ASSIGNED TASK:
Pull out every line below containing the word "pinky".

DATA FOR ANALYSIS:
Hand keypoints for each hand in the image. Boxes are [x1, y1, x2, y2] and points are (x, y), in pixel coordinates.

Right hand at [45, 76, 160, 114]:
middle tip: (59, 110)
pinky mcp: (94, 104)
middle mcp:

---

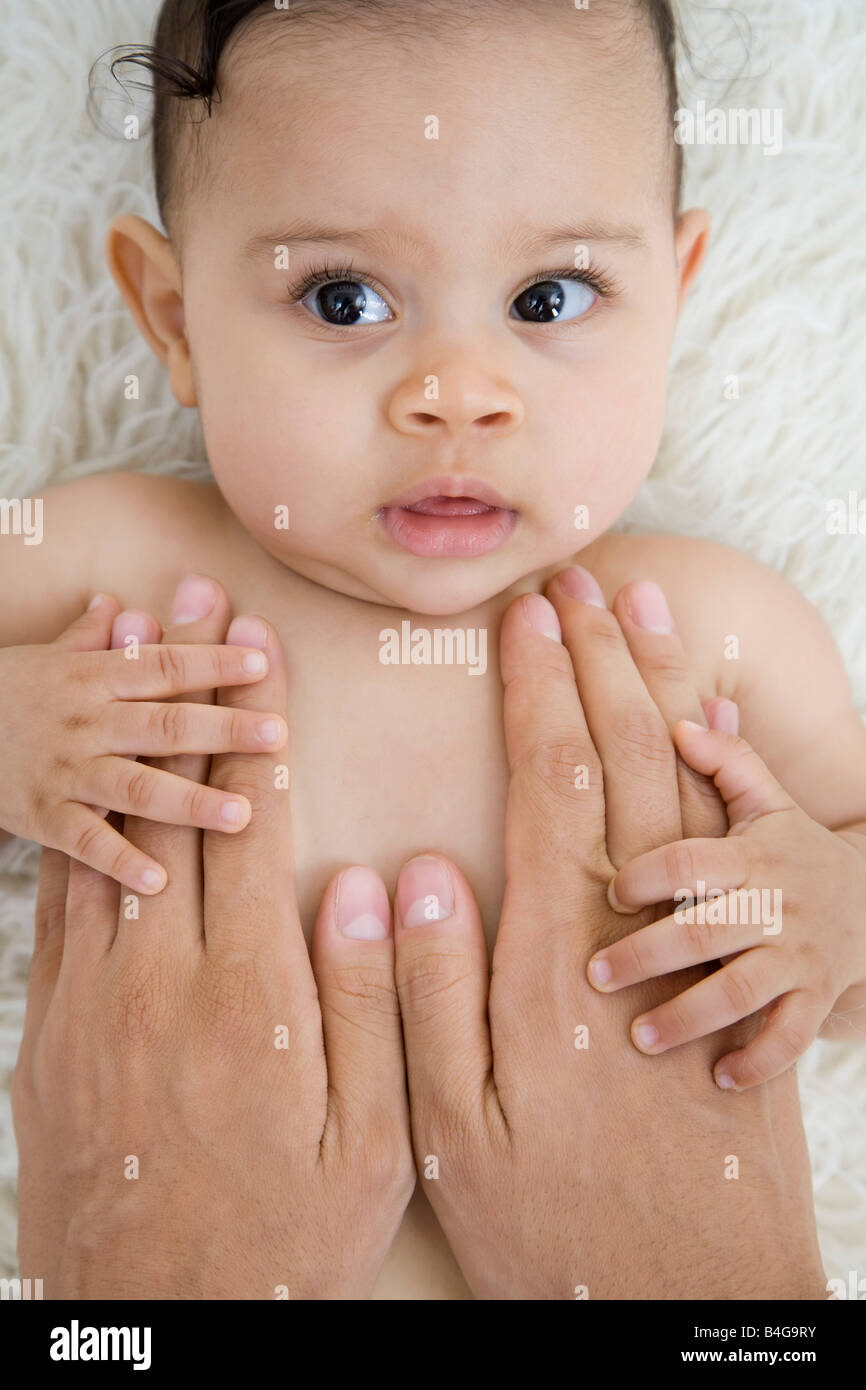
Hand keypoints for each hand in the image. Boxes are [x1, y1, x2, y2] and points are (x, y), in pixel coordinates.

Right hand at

* * *

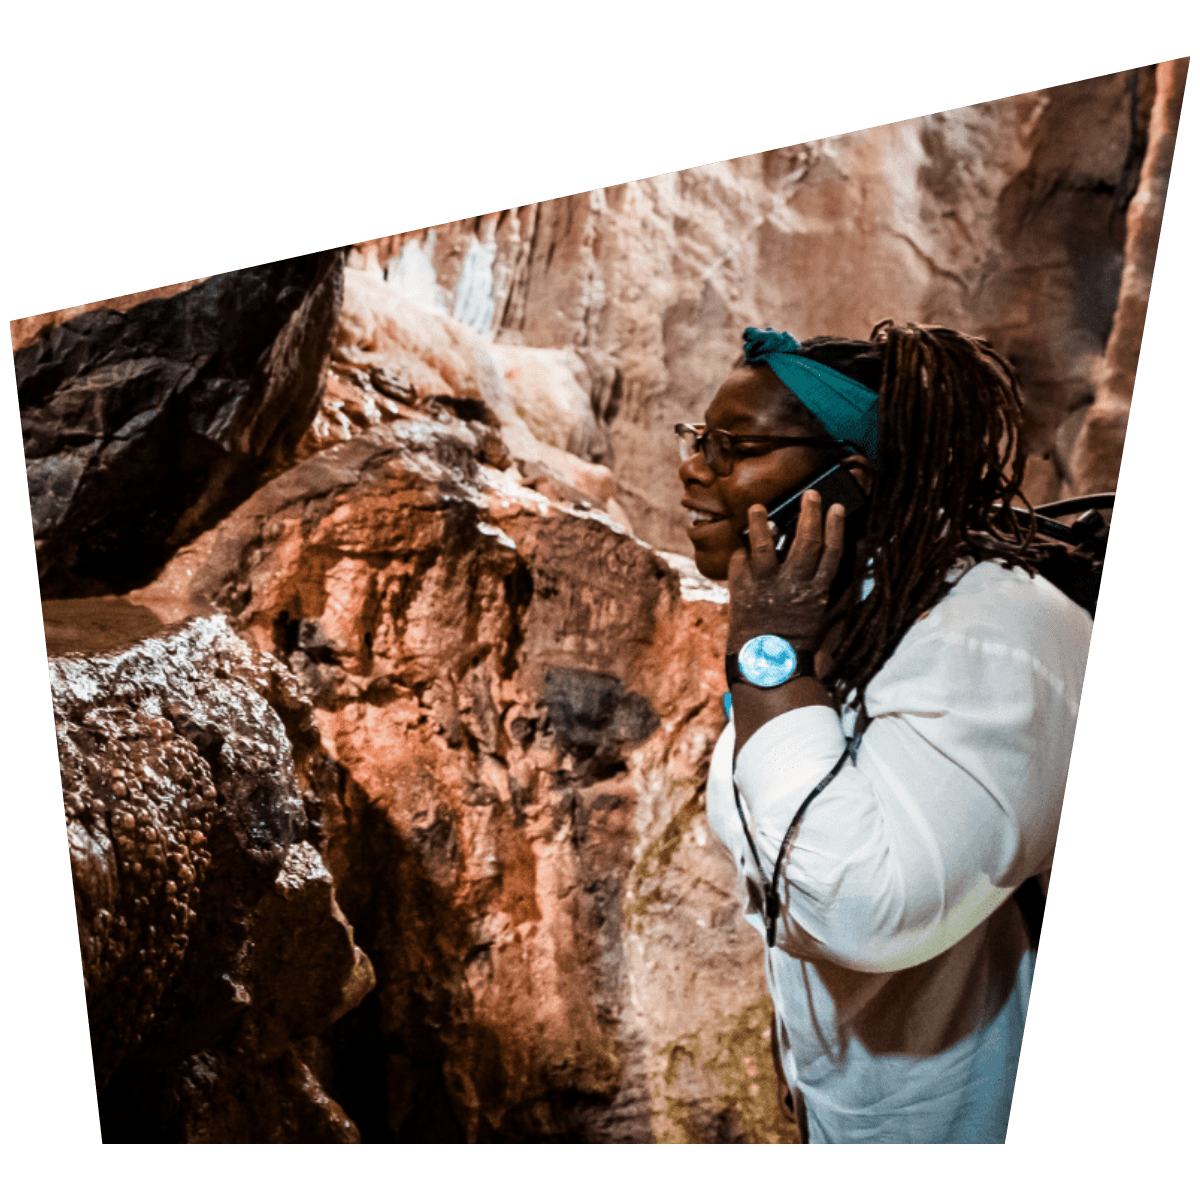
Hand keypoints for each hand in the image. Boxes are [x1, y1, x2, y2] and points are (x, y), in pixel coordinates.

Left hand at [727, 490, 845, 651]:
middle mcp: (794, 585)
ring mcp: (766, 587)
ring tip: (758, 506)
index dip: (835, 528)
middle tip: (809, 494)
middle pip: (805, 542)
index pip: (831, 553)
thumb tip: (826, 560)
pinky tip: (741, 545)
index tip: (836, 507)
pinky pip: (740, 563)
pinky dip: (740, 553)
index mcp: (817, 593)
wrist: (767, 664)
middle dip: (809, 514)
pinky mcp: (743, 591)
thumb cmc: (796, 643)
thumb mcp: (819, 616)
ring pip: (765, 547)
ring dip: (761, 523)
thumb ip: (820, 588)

TASK SOLUTION:
pinky mcp: (94, 104)
pinky tip: (741, 545)
pinky pip: (740, 563)
pinky dip: (740, 553)
pinky mcp: (743, 591)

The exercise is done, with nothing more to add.